Marriage counseling is big business and I almost feel bad because my advice is so good it may put a lot of good counselors out of business. Now I don’t claim this one piece of advice can fix already broken marriages but it can help build a solid foundation for new ones.
But, before I reveal my advice, let me tell you a story.
The other day Janice made some toasted cheese sandwiches for lunch and then whipped together some vanilla pudding for dessert. She apologized for the meager rations. “Adi was throwing a tantrum every five minutes and Elliot filled about 435 diapers today.” It was a busy day for her and I definitely had to order another box of diapers. We buy diapers in bulk so they usually have to unload the semi truck with a crane. I didn’t mind the toasted cheese sandwiches, though. Someone had voluntarily made delicious food for me to eat!
You see, five years ago I was living in my friend’s house with him and another dude. Good cooks were scarce. Generous cooks willing to share were non-existent. When cooking did occur in the kitchen, the edible handicrafts were guarded with the ferocity of a pit bull attacking an innocent bystander. “Hey, don’t touch my burrito! HEY! THAT’S MY BURRITO IN THE MICROWAVE! DUDE, I WILL PUNCH YOU!”
Two days later, ownership of the burrito is mysteriously relinquished the instant someone notices that the microwave is splattered with burrito guts. “OK, WHO’S BURRITO EXPLODED IN THE MICROWAVE?” Suddenly no one is aware of any burritos; past, present, or future. Shoulders are shrugged and alibis are mumbled as everyone scurries into the far recesses of the house.

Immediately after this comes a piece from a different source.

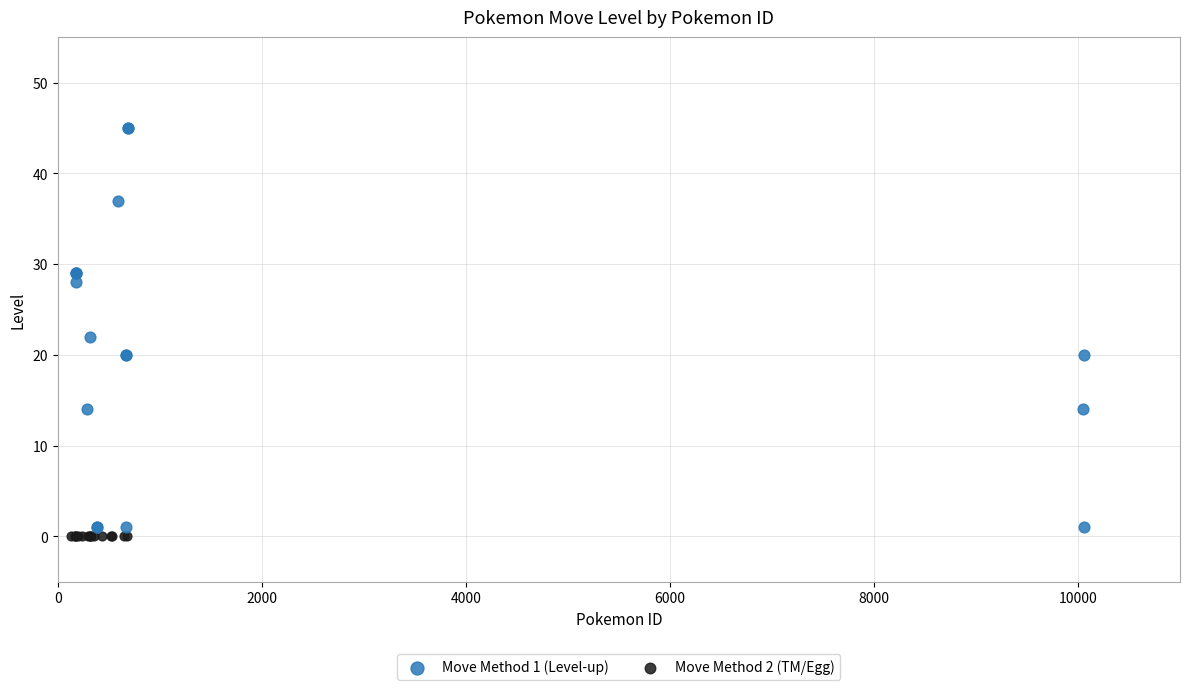

Which series contains the highest Y value?

Move Method 1 (Level-up)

One time I felt the urge to eat healthy so I went to BB’s Grocery Outlet and bought several frozen five pound bags of Brussel sprouts. Then I ate nothing but brussel sprouts for supper for a month straight. I’ll share my recipe if you want to copy it down: Boil in water until soft, drain, add several chunks of butter, salt with Lawry’s seasoned salt. Serve yourself straight out of the kettle.
Besides not cooking, no one also cleaned the toilet. One day I noticed the toilet was a faint yellow color. This stirred my soul in an unusual way – I dug through the cupboards, assembled an army of cleaning supplies, then took command and conquered the dirty toilet. It occurred to me that day that I had never scrubbed a toilet before. In fact, I‘m not sure that I’ve ever seen a yellow toilet (except for that one time in Thailand but that’s another story). This meant that someone else was cleaning the toilets my whole life because a toilet, left to its own devices, doesn’t stay white! Huh, I thought. The only possible explanation was that my mom had always cleaned the toilets and yet I never once thought about the fact that, because I thought it wasn’t my job, I was making her do it. So this is why I give her a card on Mother’s Day! The light clicked on.
A real man doesn’t make a woman scrub a toilet. Well, I should say that he never specifically says, “Woman, clean the toilet!” because he would probably wake up with a tent stake through his head (it happened in the Bible, sort of. Look it up!). What happens instead is that a man usually neglects cleaning the toilet until it gets so dirty that the woman of the house voluntarily cleans it herself. At bare minimum, the man should lavish on the praise and admiration so she realizes her good deed was noticed. A man won’t lavish on the praise and admiration for a job well done if he never noticed the job was done.
So my piece of advice is this: MOVE OUT! Stop living with your parents. Stop letting your momma take care of you. Live on your own for five years and you will deeply appreciate whoever keeps your house, whether it’s a maid or a wife, or a trained Labrador Retriever who licks your floor clean when you spill stuff.
I deeply appreciate Janice and I hold her in high esteem because she does so many “lowly” jobs. I didn’t marry her so she cleans my toilets. I do not assume it’s her job so I’m always pleasantly surprised when she does it. Wow, I think, she cleaned the toilet again. What a great woman. She loves her family and doesn’t want us using yellow toilets. Personally, I think using gross toilets would help prepare us for the mission field. At least, that’s what I tell myself when I feel guilt nibbling at my soul for not helping my wife clean the toilets. Nonetheless, it’s humbling to have another human clean my toilet and so sometimes (here’s a novel concept) I clean my own toilet!
Janice seems genuinely surprised at how much I appreciate her sometimes. I just think of eating microwave burritos for months straight, then shiver involuntarily and give her a big hug. Sometimes it happens ten times a day. She doesn’t seem to mind.